Print the listing below word for word, but drop any pictures it contains.

-------- GIVEN INFORMATION --------

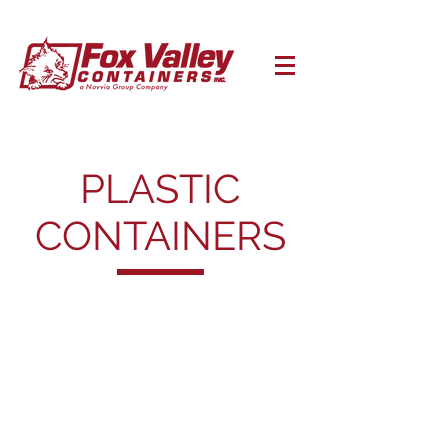
PLASTIC
CONTAINERS
Open Head Pails
Open
Head
Pails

--------

## OUTPUT BELOW
PLASTIC
CONTAINERS
Open Head Pails
Open
Head
Pails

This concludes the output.